From the Collins Dictionary, permacrisis, “a term that describes ‘an extended period of instability and insecurity,’” “one of several words Collins highlights that relate to ongoing crises the UK and the world have faced and continue to face, including political instability, the war in Ukraine, climate change, and the cost-of-living crisis.”

From, woman : “Our selection of woman as our 2022 Word of the Year reflects how the intersection of gender, identity, and language dominates the current cultural conversation and shapes much of our work as a dictionary.”

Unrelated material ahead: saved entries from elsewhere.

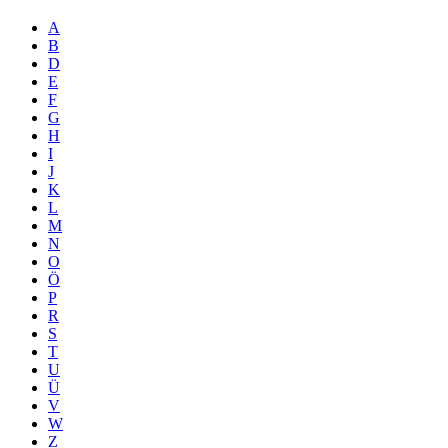
A
B
D
E
F
G
H
I
J
K
L
M
N
O
Ö
P
R
S
T
U
Ü
V
W
Z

From Merriam-Webster, gaslighting : “In this age of misinformation — of ‘fake news,’ conspiracy theories, Twitter trolls, and deepfakes — gaslighting has emerged as a word for our time.”

From voters in a poll conducted by Oxford Languages, goblin mode : “‘Goblin mode’ – a slang term, often used in the expressions ‘in goblin mode’ or ‘to go goblin mode’ – is ‘a type of behaviour which is unapologetically self-indulgent, lazy, slovenly, or greedy, typically in a way that rejects social norms or expectations.’” Goblin mode beat metaverse and #IStandWith. I think that in conducting this poll, Oxford Languages was stunting.

I’ll add to this post as more words arrive.